Wasser nur noch aus Flaschen, von Konzernen weit heran gekarrt und teuer verkauft – weil einheimisches Wasser nicht mehr genießbar ist? Foto: pixabay / inkflo

Grenzwerte für hochtoxische Substanzen sind Zugeständnisse an die Industrie.

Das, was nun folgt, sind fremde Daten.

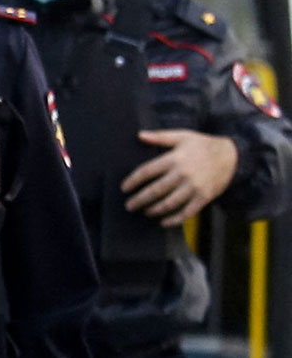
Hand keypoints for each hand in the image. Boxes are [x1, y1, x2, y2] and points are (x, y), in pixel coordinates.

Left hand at [120, 129, 237, 222]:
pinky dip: (174, 219)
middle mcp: (183, 173)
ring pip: (169, 203)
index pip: (147, 171)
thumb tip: (139, 135)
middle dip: (139, 200)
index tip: (124, 188)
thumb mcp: (182, 136)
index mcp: (175, 158)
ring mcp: (194, 187)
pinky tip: (163, 222)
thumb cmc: (203, 145)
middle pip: (155, 190)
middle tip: (129, 206)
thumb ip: (160, 136)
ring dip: (154, 210)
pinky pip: (187, 212)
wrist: (233, 155)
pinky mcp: (204, 197)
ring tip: (145, 212)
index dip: (133, 181)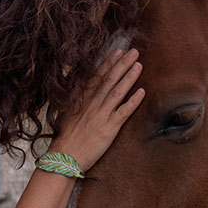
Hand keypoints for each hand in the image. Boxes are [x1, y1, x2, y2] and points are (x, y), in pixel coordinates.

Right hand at [51, 48, 144, 170]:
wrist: (64, 156)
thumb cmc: (65, 137)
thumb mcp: (65, 112)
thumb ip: (74, 98)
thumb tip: (80, 87)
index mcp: (81, 99)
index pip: (97, 76)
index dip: (108, 62)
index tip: (118, 51)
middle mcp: (92, 104)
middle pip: (109, 79)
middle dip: (122, 64)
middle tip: (133, 52)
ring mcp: (101, 115)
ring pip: (117, 92)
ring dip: (129, 77)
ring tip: (139, 65)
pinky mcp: (109, 128)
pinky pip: (124, 112)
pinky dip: (133, 101)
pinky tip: (142, 91)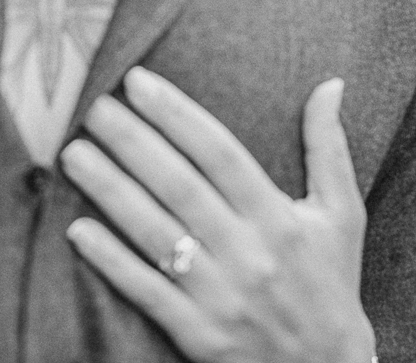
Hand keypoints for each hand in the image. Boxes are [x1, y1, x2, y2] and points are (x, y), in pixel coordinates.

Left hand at [61, 68, 374, 362]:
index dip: (177, 114)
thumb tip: (331, 83)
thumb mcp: (342, 216)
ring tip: (73, 154)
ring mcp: (221, 295)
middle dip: (132, 142)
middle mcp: (250, 253)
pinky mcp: (198, 333)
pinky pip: (147, 292)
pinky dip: (112, 261)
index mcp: (280, 218)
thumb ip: (329, 148)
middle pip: (180, 186)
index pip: (220, 152)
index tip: (137, 81)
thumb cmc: (329, 284)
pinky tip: (77, 230)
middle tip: (92, 107)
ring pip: (156, 233)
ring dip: (111, 190)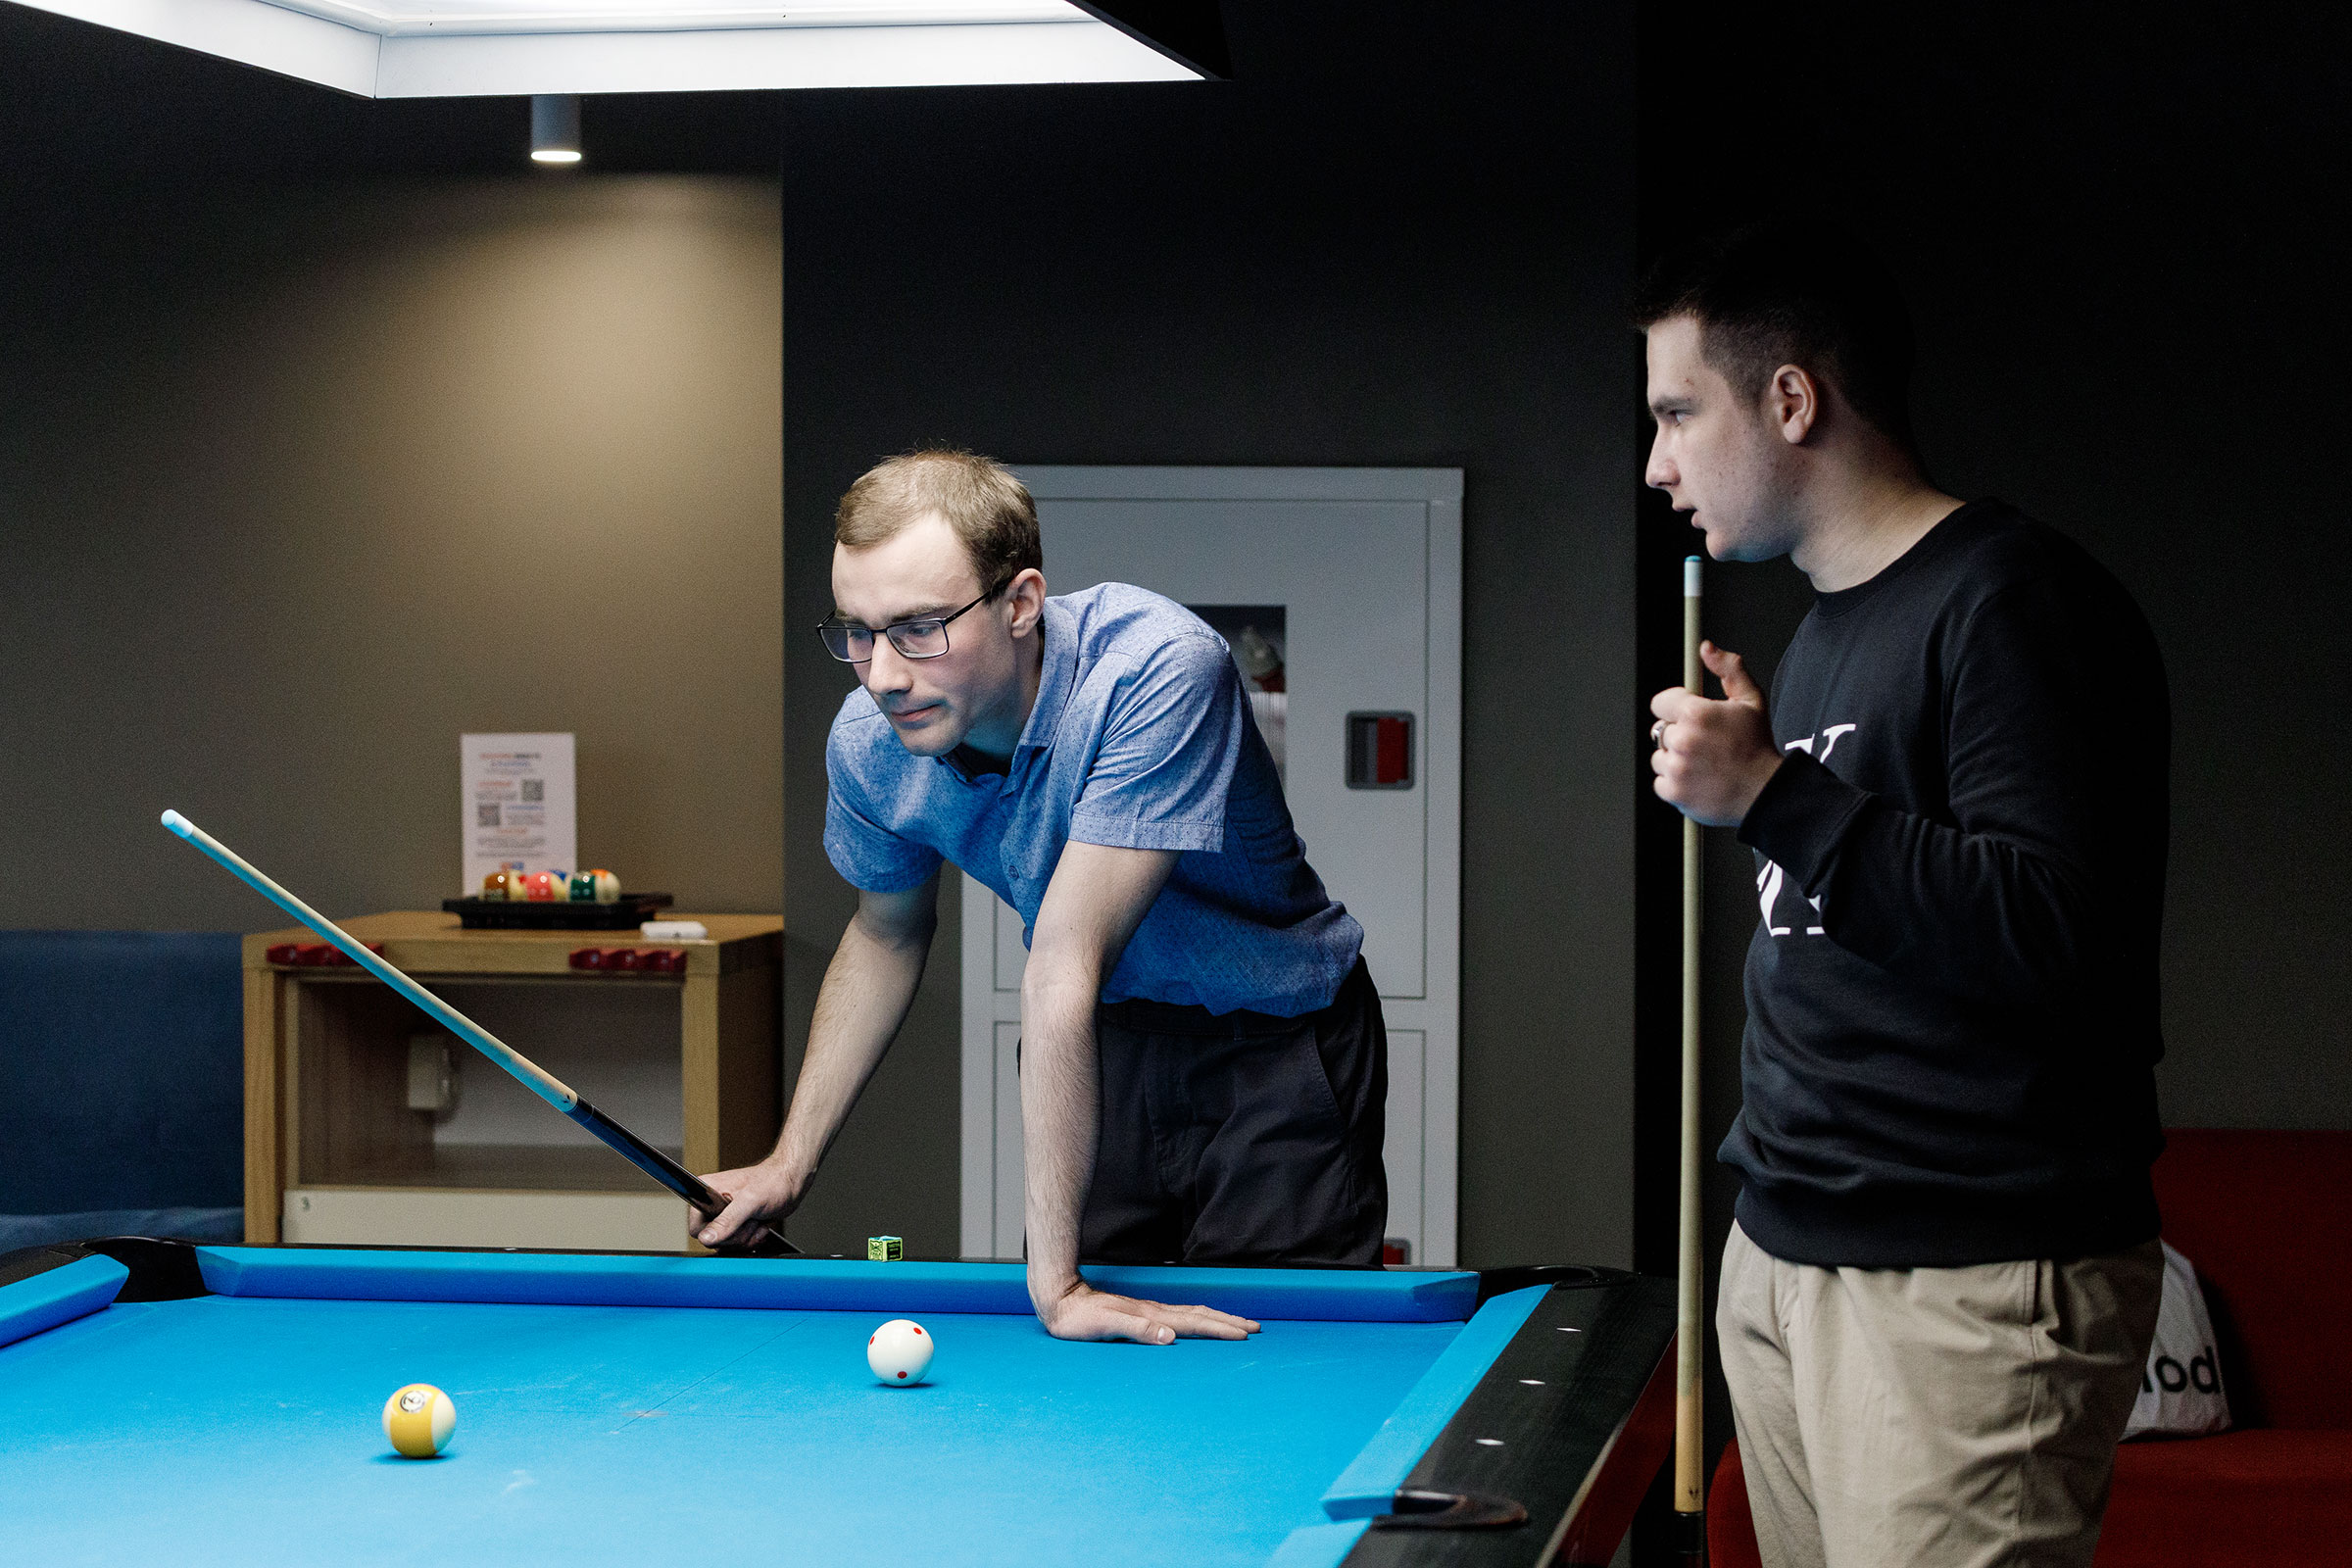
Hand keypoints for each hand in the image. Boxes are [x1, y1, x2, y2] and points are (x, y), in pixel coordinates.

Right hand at [692, 1160, 805, 1247]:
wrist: (791, 1182)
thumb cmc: (773, 1182)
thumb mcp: (749, 1202)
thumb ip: (727, 1220)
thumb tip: (707, 1237)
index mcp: (707, 1191)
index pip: (696, 1228)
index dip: (716, 1233)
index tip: (734, 1224)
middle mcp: (712, 1203)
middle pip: (713, 1239)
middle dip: (736, 1236)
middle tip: (750, 1219)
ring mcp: (724, 1213)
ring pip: (726, 1243)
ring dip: (745, 1237)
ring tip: (756, 1220)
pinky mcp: (736, 1222)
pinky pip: (736, 1243)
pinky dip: (751, 1239)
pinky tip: (759, 1226)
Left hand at [1033, 1278, 1260, 1344]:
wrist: (1061, 1300)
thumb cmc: (1080, 1320)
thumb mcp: (1107, 1327)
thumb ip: (1138, 1331)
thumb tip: (1171, 1337)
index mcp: (1152, 1316)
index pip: (1194, 1324)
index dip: (1220, 1329)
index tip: (1245, 1334)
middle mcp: (1155, 1312)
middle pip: (1201, 1315)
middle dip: (1229, 1321)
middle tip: (1256, 1327)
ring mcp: (1150, 1312)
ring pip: (1192, 1314)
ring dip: (1218, 1318)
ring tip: (1238, 1323)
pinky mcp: (1142, 1314)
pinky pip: (1180, 1317)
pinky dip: (1199, 1320)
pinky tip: (1199, 1323)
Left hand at [1650, 641, 1783, 826]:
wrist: (1764, 791)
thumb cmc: (1757, 746)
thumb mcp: (1751, 700)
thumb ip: (1728, 669)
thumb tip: (1707, 649)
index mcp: (1696, 714)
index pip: (1661, 702)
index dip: (1677, 708)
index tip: (1692, 717)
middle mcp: (1683, 740)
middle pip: (1661, 730)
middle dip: (1679, 734)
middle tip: (1706, 744)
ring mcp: (1676, 767)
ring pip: (1659, 757)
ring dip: (1675, 759)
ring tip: (1704, 763)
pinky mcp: (1673, 791)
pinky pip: (1661, 782)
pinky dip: (1675, 783)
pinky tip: (1699, 779)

In der Sprache der Konzerne drängen sich dem Betrachter Aussagen auf den websites der Unternehmen auf, z.B.: »Die Prioritäten von Vermilion sind Gesundheit, Sicherheit, Umweltschutz vor Wirtschaftlichkeit. Dies bedeutet, dass das Wohl der Anwohner, unserer Mitarbeiter und der Natur für uns an erster Stelle steht«. Andererseits gibt es sichtbare Folgen menschlicher Eingriffe in die Natur und viele drängende Fragen:
– Induzierte Seismizität: (Menschengemachte Erdbeben) durch Einpressen von Abwässern, bei der konventionellen und unkonventionellen Förderung von Erdöl / Erdgas nicht nur mittels Fracking.
Gesundheitsgefahren durch Boden-, Wasser- und Luftverunreinigung: Quecksilber in Sedimentproben, auffällige Werte von polyzyklischen aromatischen Kohlenwasserstoffen (PAK). Wer mehr über Umwelterkrankungen wissen will, dem sei die website des GENUK empfohlen.

Foto: pixabay / Niek Verlaan

Die Prioritäten Gesundheit, Sicherheit, Umweltschutz vor Wirtschaftlichkeit sind richtig, der Platz an erster Stelle für Anwohner, Mitarbeiter und Natur ebenfalls. Wenn wir es nicht genau wüssten und nicht schon Dutzende Male hinters Licht geführt worden wären – dann wäre es einfacher, zu vertrauen. Wenn Ihr, die Konzerne, es nicht umsetzt, dann werden wir dafür kämpfen und Euch der Lüge bezichtigen dürfen.